Data to examine START

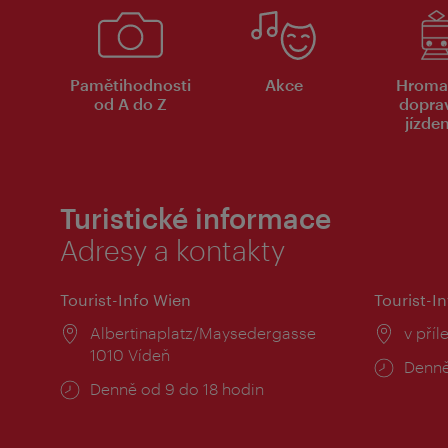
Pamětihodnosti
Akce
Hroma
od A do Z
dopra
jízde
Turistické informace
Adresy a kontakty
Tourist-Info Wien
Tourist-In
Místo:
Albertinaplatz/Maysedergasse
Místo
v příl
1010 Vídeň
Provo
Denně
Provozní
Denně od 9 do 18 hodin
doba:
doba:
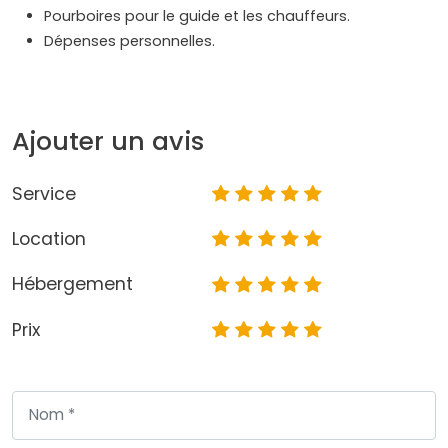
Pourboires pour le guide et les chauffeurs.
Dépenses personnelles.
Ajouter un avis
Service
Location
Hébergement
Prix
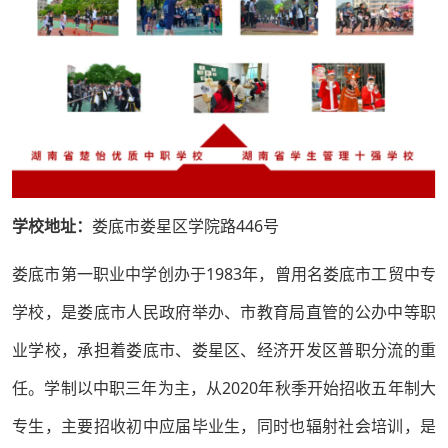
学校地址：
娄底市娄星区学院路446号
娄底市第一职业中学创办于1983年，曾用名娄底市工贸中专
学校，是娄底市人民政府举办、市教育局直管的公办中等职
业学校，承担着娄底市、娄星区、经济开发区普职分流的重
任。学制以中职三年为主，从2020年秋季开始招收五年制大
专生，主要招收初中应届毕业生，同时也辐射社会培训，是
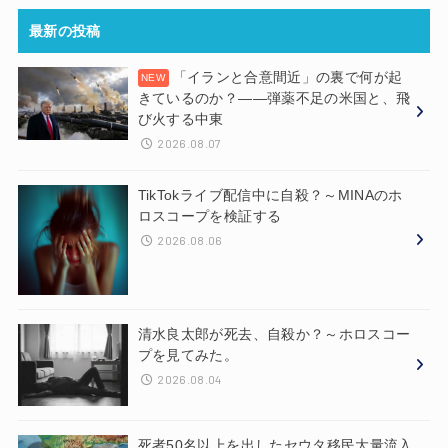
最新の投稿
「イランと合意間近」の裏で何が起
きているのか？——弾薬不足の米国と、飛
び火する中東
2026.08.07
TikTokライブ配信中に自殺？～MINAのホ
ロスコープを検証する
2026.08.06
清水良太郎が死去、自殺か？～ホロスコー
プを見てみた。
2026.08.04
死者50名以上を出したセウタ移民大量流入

Data to examine END
Data to examine START

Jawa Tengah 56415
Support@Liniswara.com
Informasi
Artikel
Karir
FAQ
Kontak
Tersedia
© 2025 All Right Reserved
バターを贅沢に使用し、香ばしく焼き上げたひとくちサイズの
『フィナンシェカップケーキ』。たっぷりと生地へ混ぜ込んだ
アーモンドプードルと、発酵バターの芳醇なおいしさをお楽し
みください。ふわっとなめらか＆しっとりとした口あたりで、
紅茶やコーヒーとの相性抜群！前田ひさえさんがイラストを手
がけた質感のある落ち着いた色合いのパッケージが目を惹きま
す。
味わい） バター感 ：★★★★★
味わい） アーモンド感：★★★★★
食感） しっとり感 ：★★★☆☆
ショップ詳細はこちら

Data to examine END

§ Task to carry out:
Print the data again line for line, starting with the line containing "Pamětihodnosti" and going on through the line containing "死者50名以上を出したセウタ移民大量流入". Leave out the pictures.

§ Finished exercise:
Pamětihodnosti
Akce
Hroma
od A do Z
dopra
jízde
Turistické informace
Adresy a kontakty
Tourist-Info Wien
Tourist-In
Místo:
Albertinaplatz/Maysedergasse
Místo
v příl
1010 Vídeň
Provo
Denně
Provozní
Denně od 9 do 18 hodin
doba:
doba:
Pourboires pour le guide et les chauffeurs.
Dépenses personnelles.
Ajouter un avis
Service
Location
Hébergement
Prix
学校地址：
娄底市娄星区学院路446号
娄底市第一职业中学创办于1983年，曾用名娄底市工贸中专
学校，是娄底市人民政府举办、市教育局直管的公办中等职
业学校，承担着娄底市、娄星区、经济开发区普职分流的重
任。学制以中职三年为主，从2020年秋季开始招收五年制大
专生，主要招收初中应届毕业生，同时也辐射社会培训，是
最新の投稿
「イランと合意間近」の裏で何が起
きているのか？——弾薬不足の米国と、飛
び火する中東
2026.08.07
TikTokライブ配信中に自殺？～MINAのホ
ロスコープを検証する
2026.08.06
清水良太郎が死去、自殺か？～ホロスコー
プを見てみた。
2026.08.04
死者50名以上を出したセウタ移民大量流入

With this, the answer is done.